Again when the Commission sought concurrences from the relevant Regulatory Authority and the Securities and Exchange Commission and asked the parties in  Clause 30(3) and Clause 58(1) respectively to ‘render such concurrence’, the offending words were directed by the Court to be substituted by the words ‘communicate its decision’.

Thus did the Supreme Court deal with all the 26 clauses it found repugnant to the Constitution, suggesting suitable amendments to each which, if followed, will cease the inconsistencies with the Constitution, ruling out the need for a two-thirds majority, let alone a referendum, for enactment. The Government faithfully incorporated the amendments as suggested in the committee stage and the Port City Bill was duly passed on Thursday eve by a simple majority, with 149 voting for and 58 against. Undoubtedly for the Government, it was a case of all’s well that ends well.

But merely because the controversial Port City Bill had passed Constitutional muster, it did not douse the flames of fear the Chinese built Port City had ignited, kindled and raised in the nation’s breast. The ambit of the Supreme Court was limited to determining only whether the Port City Bill vitiated the Constitution or not. As the Supreme Court noted in the Additional Solicitor General’s submissions where reference was made to the Court’s determination in the Third Amendment to the Constitution Bill S.S.D. No2/1982 to 5/1982 where this court observed ‘a clear distinction must be borne in mind between the law and the administration of the law. A law cannot be struck down as discriminatory because of the fear that it may be administered in a discriminatory manner. Mere possibility of an abuse of power is not sufficient to hold that a law offends the fundamental right of equality.’

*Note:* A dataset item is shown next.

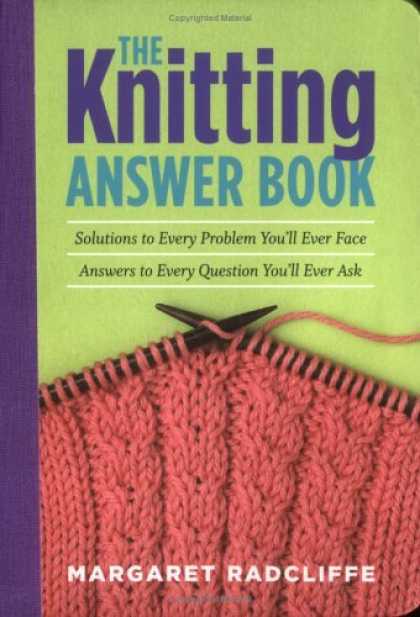
Where is `spine of book`? This screenshot has width=420, height=617. spine of book is located at coordinates (2, 54), (8, 579).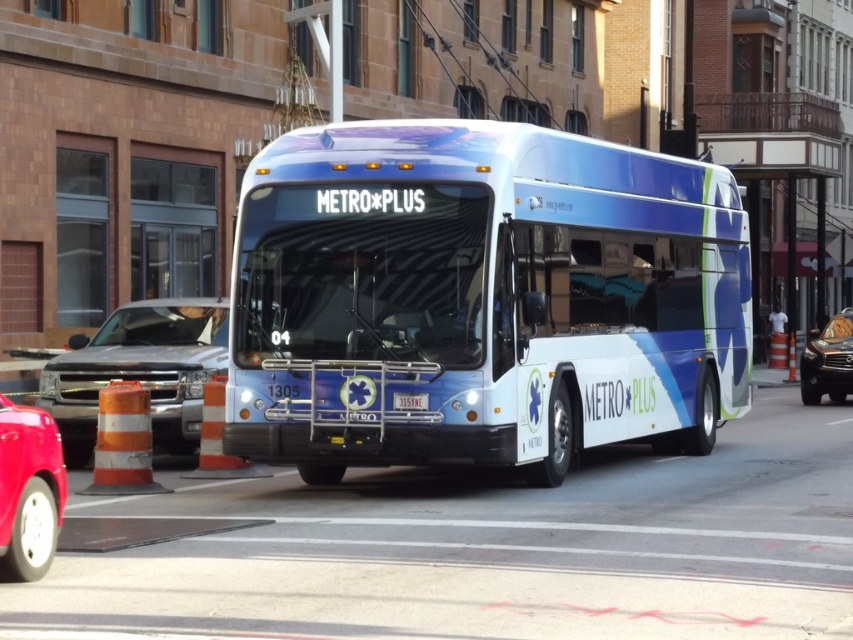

Thus merely because the Port City Bill had passed the Court’s Constitutional fitness test with the necessary amendments made to rid it of any inconsistencies repugnant to Lanka’s Supreme Law, what lies beyond the Constitution in the still unknown bourn  of the future in practice, gives the nation pause for thought; and shrouds the collective conscience in fear and  in despair, staring at the alarming prospect of having a foreign power, a regional and rapidly emerging superpower to boot, in occupation on an area of reclaimed land set next to the hearty of the capital of Lanka for the next 99 years.

Will these natural fears be assuaged simply by assurances of past friendship, by reference to past ties, when the eastern hand was stretched unreservedly — even as it is now — to help Lanka without stint?  But the concept of friendship in international relations between nations have long been debunked with the ruling diplomatic dictum for centuries holding that relations between nations are governed by permanent interests, not by permanent friendships. Holding otherwise is to commit ‘pathetic fallacy’, and attribute human feelings to abstract States.

The fear grows undiminished that with China’s presence as a legal tenant, the island will soon be turned into a theatre of conflict, nay, an arena of war when America and western powers, even Russia and Japan now replaced as the East’s rising sun by China, rush to stake their claim to this strategically located hub in the Indian Ocean. How will India react if she perceives the Lankan isle as a Chinese aircraft carrier anchored on her doorstep?

Long after the curtain has fallen on the chief protagonists of the present Port City drama, long after the present cast of political leaders, their supporters, the antagonists, judges, lawyers, professionals, rights activists, members of the clergy and the present generation of spectators have each taken their cues, made their bows and departed to the great beyond, will the new progeny they spawned and left behind to the mercy of the fates, find to their horror that the Port City their forefathers vaunted as a veritable gold mine, a cornucopia of ever flowing wealth, as the nation’s Kapruka, has turned into Lanka’s  monster, or has become China’s Trojan Horse?

Unless China and Sri Lanka can provide iron clad guarantees to the contrary and enter into a joint treaty embodying the same and have it ratified in China’s 2980 member strong supreme legislative body the National People’s Congress, the ominous fear the nation harbours in her worried heart, even if unfounded, still genuine concerns, will remain forever unabated.